**SUPPLIED TEXT**
# Bicep look smaller than Tricep.. Help



## Smith_X (Oct 23, 2004)

I notice that my tricep look bigger than my bicep. I think it's happen because lack of bicep exercise. Actually, I do not exercise my tricep, too but I think it's bigger becuase bench press. I alway keep bench press but I do not perform drumbell curl much.

Question.
If I want to add more size of my Bicep. At least, let it look match / equal with my tricep. Could you recommend work out routine for me, please?


----------



## LAM (Oct 23, 2004)

your tricep is supposed to be 60% of the upper arm...


----------



## Du (Oct 23, 2004)

Smith_X said:
			
		

> I notice that my tricep look bigger than my bicep. I think it's happen because lack of bicep exercise. Actually, I do not exercise my tricep, too but I think it's bigger becuase bench press. I alway keep bench press but I do not perform drumbell curl much.

Keypoint data per instance
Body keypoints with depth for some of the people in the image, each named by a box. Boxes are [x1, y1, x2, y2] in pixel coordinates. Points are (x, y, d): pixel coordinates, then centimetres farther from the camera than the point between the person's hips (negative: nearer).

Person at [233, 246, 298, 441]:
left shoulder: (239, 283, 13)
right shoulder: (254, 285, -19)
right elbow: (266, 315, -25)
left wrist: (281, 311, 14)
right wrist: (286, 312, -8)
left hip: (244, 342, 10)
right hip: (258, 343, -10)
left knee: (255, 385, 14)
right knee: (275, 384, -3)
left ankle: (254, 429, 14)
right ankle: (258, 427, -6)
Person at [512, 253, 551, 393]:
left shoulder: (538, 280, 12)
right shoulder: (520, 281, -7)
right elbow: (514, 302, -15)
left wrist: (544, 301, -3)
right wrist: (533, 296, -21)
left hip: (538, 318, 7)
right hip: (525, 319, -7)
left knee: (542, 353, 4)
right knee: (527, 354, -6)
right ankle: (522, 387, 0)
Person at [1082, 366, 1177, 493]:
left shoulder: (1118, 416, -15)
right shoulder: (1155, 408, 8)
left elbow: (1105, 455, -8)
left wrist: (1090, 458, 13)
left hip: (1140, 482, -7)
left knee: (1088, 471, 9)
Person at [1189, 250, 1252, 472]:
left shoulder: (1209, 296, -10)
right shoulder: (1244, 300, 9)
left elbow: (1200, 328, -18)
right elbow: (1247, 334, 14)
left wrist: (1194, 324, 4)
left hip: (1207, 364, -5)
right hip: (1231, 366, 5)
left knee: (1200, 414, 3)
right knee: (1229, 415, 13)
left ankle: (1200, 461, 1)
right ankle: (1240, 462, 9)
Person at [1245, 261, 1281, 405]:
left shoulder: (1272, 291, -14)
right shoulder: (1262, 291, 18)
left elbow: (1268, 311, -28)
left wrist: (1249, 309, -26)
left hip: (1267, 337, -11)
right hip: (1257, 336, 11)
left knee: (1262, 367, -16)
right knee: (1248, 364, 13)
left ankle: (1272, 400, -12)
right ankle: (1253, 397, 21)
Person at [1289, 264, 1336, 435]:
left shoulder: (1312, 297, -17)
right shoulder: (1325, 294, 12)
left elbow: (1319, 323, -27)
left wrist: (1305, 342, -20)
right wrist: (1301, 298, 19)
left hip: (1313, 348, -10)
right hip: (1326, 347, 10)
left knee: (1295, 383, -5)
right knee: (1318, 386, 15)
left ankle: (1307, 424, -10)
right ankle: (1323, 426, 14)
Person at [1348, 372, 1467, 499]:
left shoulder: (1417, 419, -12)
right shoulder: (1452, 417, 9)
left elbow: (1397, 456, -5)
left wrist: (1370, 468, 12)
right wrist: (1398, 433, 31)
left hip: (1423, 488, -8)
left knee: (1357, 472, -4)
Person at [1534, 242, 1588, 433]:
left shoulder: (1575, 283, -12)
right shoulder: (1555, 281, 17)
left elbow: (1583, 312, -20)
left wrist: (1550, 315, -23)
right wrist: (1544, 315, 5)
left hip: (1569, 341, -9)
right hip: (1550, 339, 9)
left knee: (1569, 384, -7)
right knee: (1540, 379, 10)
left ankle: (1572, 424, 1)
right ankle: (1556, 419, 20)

**TASK STATEMENT**
Copy the forum thread on bicep and tricep size word for word, from its first line to its last.

**RESPONSE TO THE EXERCISE**
# Bicep look smaller than Tricep.. Help



## Smith_X (Oct 23, 2004)

I notice that my tricep look bigger than my bicep. I think it's happen because lack of bicep exercise. Actually, I do not exercise my tricep, too but I think it's bigger becuase bench press. I alway keep bench press but I do not perform drumbell curl much.

Question.
If I want to add more size of my Bicep. At least, let it look match / equal with my tricep. Could you recommend work out routine for me, please?


----------



## LAM (Oct 23, 2004)

your tricep is supposed to be 60% of the upper arm...


----------



## Du (Oct 23, 2004)

Smith_X said:
			
		

> I notice that my tricep look bigger than my bicep. I think it's happen because lack of bicep exercise. Actually, I do not exercise my tricep, too but I think it's bigger becuase bench press. I alway keep bench press but I do not perform drumbell curl much.